=== WHAT YOU ARE ASKED TO DO ===
Edit the items from the very first line through the line containing "list Gli Intents", that line included, so that every "bounding box" reads "bounding rectangle" and nothing else changes.

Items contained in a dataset
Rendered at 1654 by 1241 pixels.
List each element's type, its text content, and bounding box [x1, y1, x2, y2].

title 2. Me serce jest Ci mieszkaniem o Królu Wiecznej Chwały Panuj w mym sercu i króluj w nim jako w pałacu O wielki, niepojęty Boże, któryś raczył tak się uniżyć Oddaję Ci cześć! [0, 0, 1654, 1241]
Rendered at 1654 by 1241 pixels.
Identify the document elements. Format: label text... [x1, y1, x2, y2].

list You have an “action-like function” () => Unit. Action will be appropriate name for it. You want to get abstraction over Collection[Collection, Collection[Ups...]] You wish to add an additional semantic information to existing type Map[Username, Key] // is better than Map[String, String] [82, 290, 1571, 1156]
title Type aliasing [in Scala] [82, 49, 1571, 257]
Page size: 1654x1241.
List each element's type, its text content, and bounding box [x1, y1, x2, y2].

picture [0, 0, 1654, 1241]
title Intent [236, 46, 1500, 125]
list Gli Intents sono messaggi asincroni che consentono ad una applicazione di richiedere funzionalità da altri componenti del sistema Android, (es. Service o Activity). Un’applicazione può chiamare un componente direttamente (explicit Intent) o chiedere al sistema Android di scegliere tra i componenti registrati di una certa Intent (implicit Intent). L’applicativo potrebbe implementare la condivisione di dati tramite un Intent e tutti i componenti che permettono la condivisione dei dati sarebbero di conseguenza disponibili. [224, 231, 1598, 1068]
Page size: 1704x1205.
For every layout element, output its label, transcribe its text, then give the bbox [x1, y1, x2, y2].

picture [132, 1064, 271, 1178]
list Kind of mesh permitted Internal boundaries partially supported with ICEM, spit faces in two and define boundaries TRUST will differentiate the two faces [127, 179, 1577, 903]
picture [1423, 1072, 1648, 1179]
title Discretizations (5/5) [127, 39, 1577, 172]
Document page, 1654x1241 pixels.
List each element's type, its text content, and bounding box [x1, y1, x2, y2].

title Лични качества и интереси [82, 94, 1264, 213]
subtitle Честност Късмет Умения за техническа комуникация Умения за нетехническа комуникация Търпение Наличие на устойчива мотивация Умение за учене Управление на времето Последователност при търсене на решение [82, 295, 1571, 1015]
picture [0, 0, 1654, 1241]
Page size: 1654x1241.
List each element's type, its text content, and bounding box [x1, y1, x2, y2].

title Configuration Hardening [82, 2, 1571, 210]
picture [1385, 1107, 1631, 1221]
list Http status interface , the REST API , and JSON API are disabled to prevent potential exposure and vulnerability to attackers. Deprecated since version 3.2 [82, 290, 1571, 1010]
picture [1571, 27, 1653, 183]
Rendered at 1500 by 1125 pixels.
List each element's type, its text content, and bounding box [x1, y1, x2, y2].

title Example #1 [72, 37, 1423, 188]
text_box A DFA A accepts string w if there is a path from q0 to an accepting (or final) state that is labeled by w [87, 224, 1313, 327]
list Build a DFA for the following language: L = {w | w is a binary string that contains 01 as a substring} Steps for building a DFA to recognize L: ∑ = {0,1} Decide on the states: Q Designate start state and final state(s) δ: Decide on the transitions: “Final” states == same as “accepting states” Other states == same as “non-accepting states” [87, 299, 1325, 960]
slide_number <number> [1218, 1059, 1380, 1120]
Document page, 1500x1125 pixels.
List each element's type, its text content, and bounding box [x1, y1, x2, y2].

=== THE OUTPUT ===
Rendered at 1654 by 1241 pixels.
List each element's type, its text content, and bounding rectangle [x1, y1, x2, y2].

title 2. Me serce jest Ci mieszkaniem o Królu Wiecznej Chwały Panuj w mym sercu i króluj w nim jako w pałacu O wielki, niepojęty Boże, któryś raczył tak się uniżyć Oddaję Ci cześć! [0, 0, 1654, 1241]
Rendered at 1654 by 1241 pixels.
Identify the document elements. Format: label text... [x1, y1, x2, y2].

list You have an “action-like function” () => Unit. Action will be appropriate name for it. You want to get abstraction over Collection[Collection, Collection[Ups...]] You wish to add an additional semantic information to existing type Map[Username, Key] // is better than Map[String, String] [82, 290, 1571, 1156]
title Type aliasing [in Scala] [82, 49, 1571, 257]
Page size: 1654x1241.
List each element's type, its text content, and bounding rectangle [x1, y1, x2, y2].

picture [0, 0, 1654, 1241]
title Intent [236, 46, 1500, 125]
list Gli Intents sono messaggi asincroni che consentono ad una applicazione di richiedere funzionalità da altri componenti del sistema Android, (es. Service o Activity). Un’applicazione può chiamare un componente direttamente (explicit Intent) o chiedere al sistema Android di scegliere tra i componenti registrati di una certa Intent (implicit Intent). L’applicativo potrebbe implementare la condivisione di dati tramite un Intent e tutti i componenti che permettono la condivisione dei dati sarebbero di conseguenza disponibili. [224, 231, 1598, 1068]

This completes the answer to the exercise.